The Detroit Zoological Society has been cheated out of more than a half-million dollars in dedicated property tax revenue over the past few years by a handful of Wayne County downtown development authorities (DDAs), according to officials. The zoological society, which for the past four years has overseen operations at the Detroit Zoo in Royal Oak and Belle Isle Nature Zoo in Detroit, isn’t the only one being bilked — Wayne, Oakland and Macomb county property owners who pay the tax, and thousands of voters in those three counties who supported a zoo millage proposal in 2008 also have been gypped. The capture of zoo tax revenue needs to come to a screeching halt — frankly, by any means necessary. And beware — with recent voter authorization of a new property tax collection in the same three counties to support the Detroit Institute of Arts (DIA), we fear a similar abuse could be just around the corner. That possibility needs to be front and center on officials’ radar screens, and nipped in the bud.
As many as six DDAs in Wayne County, including its two largest — Dearborn’s, which has two DDAs, and Taylor’s — reportedly have captured about $200,000 annually from the zoo millage passed in 2008 to support the Detroit Zoo and Belle Isle Nature Zoo’s $30-million annual general operations budget, apparently in violation of the existing framework created between the Oakland, Wayne and Macomb counties and the city of Detroit when the counties’ zoological authorities were established in advance of the 2008 ballot question going before the region’s voters.

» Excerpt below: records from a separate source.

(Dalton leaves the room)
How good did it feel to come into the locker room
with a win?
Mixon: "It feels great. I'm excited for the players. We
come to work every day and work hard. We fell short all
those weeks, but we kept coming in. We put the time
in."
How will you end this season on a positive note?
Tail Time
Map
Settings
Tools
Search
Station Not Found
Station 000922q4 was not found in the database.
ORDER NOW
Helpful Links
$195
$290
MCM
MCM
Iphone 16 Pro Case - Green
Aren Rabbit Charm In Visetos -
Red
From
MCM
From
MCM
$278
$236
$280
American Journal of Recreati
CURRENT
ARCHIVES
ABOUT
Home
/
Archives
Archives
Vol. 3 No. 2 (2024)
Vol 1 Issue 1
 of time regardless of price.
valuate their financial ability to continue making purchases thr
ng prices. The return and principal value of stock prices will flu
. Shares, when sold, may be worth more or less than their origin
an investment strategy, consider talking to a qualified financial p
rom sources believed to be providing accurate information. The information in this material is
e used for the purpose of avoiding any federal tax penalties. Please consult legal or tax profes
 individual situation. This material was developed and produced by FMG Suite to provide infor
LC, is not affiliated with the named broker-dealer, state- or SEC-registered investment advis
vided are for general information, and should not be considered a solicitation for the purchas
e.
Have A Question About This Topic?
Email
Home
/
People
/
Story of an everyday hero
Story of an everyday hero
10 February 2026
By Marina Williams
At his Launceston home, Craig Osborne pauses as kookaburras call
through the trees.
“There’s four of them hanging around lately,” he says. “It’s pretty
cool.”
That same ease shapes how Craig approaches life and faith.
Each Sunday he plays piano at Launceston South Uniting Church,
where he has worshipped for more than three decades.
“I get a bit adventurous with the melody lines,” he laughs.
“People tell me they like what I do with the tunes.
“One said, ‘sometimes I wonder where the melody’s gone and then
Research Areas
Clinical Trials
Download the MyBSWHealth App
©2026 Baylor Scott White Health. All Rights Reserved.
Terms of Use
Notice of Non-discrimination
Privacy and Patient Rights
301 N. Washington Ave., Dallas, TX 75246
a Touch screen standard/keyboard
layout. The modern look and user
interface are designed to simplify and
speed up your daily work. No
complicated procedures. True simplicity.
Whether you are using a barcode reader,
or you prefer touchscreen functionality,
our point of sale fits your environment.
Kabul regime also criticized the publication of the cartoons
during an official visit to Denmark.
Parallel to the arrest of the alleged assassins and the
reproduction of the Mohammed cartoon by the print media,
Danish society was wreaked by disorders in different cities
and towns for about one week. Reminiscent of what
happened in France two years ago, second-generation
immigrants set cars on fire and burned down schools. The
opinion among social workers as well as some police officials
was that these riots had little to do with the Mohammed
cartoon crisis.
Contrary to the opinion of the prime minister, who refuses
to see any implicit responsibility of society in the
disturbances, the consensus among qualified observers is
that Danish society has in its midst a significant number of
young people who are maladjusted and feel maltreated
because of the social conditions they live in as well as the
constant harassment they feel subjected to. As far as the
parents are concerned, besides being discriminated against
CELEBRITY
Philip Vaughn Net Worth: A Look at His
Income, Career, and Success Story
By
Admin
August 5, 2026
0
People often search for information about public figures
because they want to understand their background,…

Some of the smaller Wayne County DDAs — which are funded through tax increment financing (TIF) — have stopped capturing revenue from the 0.1-mill, 10-year levy authorized by voters in the August 2008 primary election, since the Oakland County Zoological Authority raised concerns several months ago. The DDAs in Oakland and Macomb counties have agreed not to capture any tax revenue from the zoo millage.
TIF permits DDAs to annually “capture” tax revenues attributable to increases in the taxable value of real and personal property in the authority district after a baseline taxable value is established. In essence, TIF provides a means for a DDA to annually collect tax revenues that would ordinarily go to the county and local governments, and various other taxing authorities such as local police and fire departments, libraries, parks and recreation programs, community colleges, etc. However, all of those taxing authorities have the right to opt out of this TIF process. Such an exclusion was agreed upon by the Oakland, Wayne and Macomb zoological authorities created to contract with the zoological society for services.
Officials from Macomb and Oakland counties have pressed the issue with the Wayne County Treasurer’s Office, the Wayne County Executive Office, and Wayne County Board of Commissioners, citing previous opinions by the Michigan Attorney General’s Office stating that DDAs are not permitted to capture zoo tax revenue.
This offense must be immediately brought to an end on behalf of the more than 70 percent of voters in the tri-county area who supported the zoo millage proposal in August 2008, and — more importantly — every owner of residential, commercial, and industrial property in the three counties paying the tax. Failure to ensure all of the zoo tax revenue goes to the zoological society would be a tremendous, unforgivable breach of the public trust.
If poking Wayne County officials isn’t enough to rectify this misappropriation of public funds, we expect the Oakland County Zoological Authority to seek relief in court. In addition, the offending DDAs should be forced to reimburse the zoo millage revenue they have diverted from the intended beneficiaries.
Unfortunately, we fear this may well be just the tip of the iceberg. Gordon Snavely, a member of the Oakland County Zoological Authority who was also heavily involved in this year’s effort to get a 10-year, 0.2-mill levy for the DIA passed, said the DDAs’ capture of zoo millage revenue could be a harbinger of diversion of DIA millage revenue, since new art authorities for Oakland, Wayne and Macomb counties were formed under the guidelines of the same state law used to create county zoological authorities which contract with the zoological society for services.
At least now that the zoo tax revenue capture scheme has been uncovered, we’re somewhat optimistic that the DDAs in Wayne County — and in Oakland and Macomb, for that matter — will be watched like a hawk to make sure the DIA doesn’t get pinched.
In the meantime, it’s past time to start playing hardball to rein in any DDA that’s capturing zoo tax revenue, and to have the zoos reimbursed. Oakland officials need to stop talking about it and do something about it on behalf of the entire region. Don’t chalk that up as another example of dysfunctional relations between suburban and Wayne County or Detroit officials. If Oakland DDAs were pulling these shenanigans, we’d be squawking just as loud. This isn’t a Detroit vs. the suburbs fight. It’s a public trust issue involving a significant amount of public money. Get it fixed — and get it fixed now.